Cherry's ponderings were divided between that sigh and the possible
sighs of the wind if that door were not shut, until her own door was
opened by Felix's hand, to admit a little figure still in petticoats,
with the loose flaxen curls, tottering feet, limp white fingers, and
vacant blue eyes, whom she daily put through a few exercises to train
his almost useless fingers and tongue. The sight of this, Alda
declared, made her ill; though the little boy was as docile as he was
helpless; but it was quite true that to nerves and ears not inured
from the first, Theodore's humming and his concertina were a trial
from their perpetuity.

Late that evening came a message to beg Mr. and Miss Underwood would
step up; and they stepped, though the east wind was blacker than
ever. They found that in great tribulation Miss Maria had brought
Alice Knevett home, and sent her to bed all tears and exhaustion, but
that Robina and Angela were forgiven--a word so offensive to Felix as
relating to the former, that he sorely lamented that prudence forbade
their removal, but was somewhat consoled by a letter that Miss Maria
brought him from the Vicar of St. Matthew's, who had had a private
investigation of the whole subject. He wrote to Felix that his sister
was new to the management of the girls, and was a good deal annoyed
at the secrecy observed towards herself, not making full allowance
for Robina's exceptional circumstances; but that, for his own part,
he was convinced of the girl's genuine uprightness and unselfish
forbearance; and though he feared her position must be unpleasant
just now, he thought it would be for the good of all if she had the
patience to live it down, and earn the good opinion he was sure she
deserved. Miss Maria reported that Miss Fennimore had been brought
round by his opinion, though Miss Fulmort remained persuaded that
Robina had 'come over him' in some way; and while yielding to his
stringent desire that, as he said, 'one of the worthiest of her girls
should not be unjustly expelled,' only let the child herself know
that she was tolerated in consideration of her youth, her orphanhood,
and her relationship to Clement. Poor Robin! No one could help
grieving for the tempest that had fallen on her guiltless head, and
hope that all would result in her final good; but the sorrows of an
absent school-girl could hardly occupy even her dearest friends, in
the full and present crisis of two love affairs.
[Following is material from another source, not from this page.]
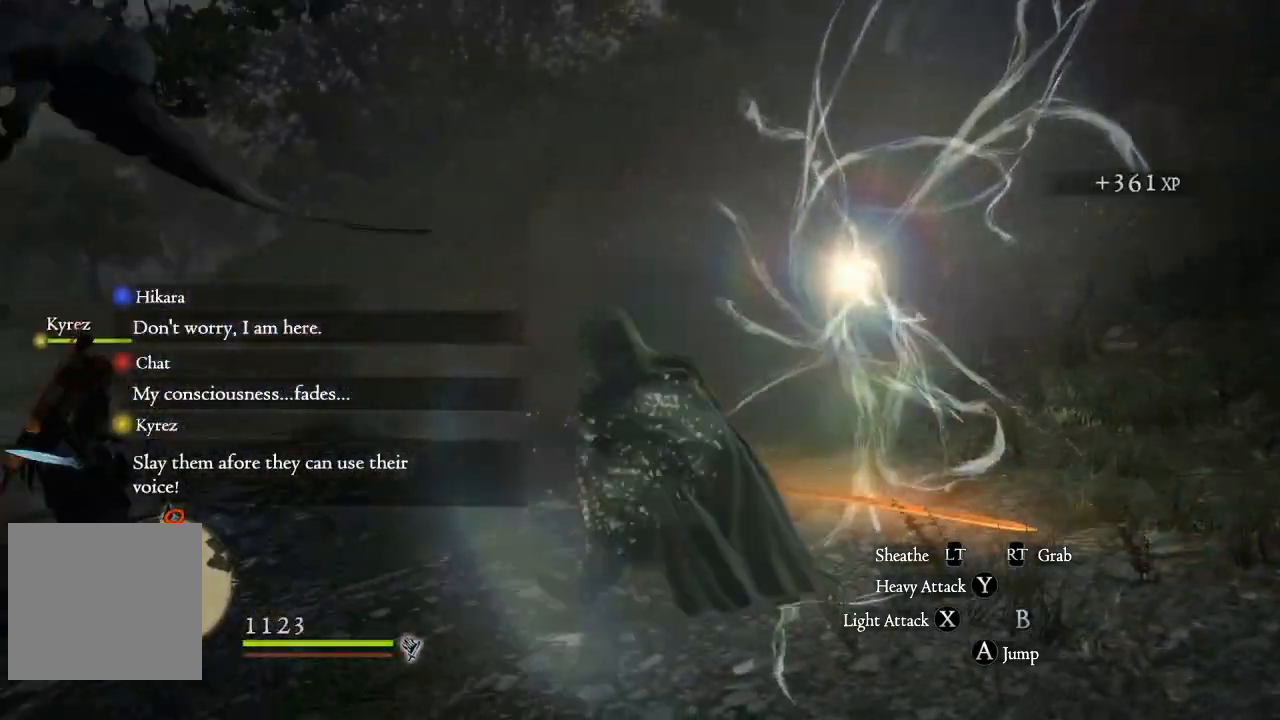
{"buttons": [], "left_stick": "up-left", "right_stick": "center", "events": [[16, "left_stick", "up-left"], [400, "right_stick", "center"]]}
For Edgar and Major Knevett both arrived, the lover as dispassionate
as the father was the reverse. Edgar did, however, as he had
undertaken, rise to the position. He joked at it a little in private,
to the annoyance and perplexity of Cherry, and, even of Felix; but he
was perfectly steady in maintaining his perfect right to address Miss
Knevett, in avowing his engagement, and in standing by it.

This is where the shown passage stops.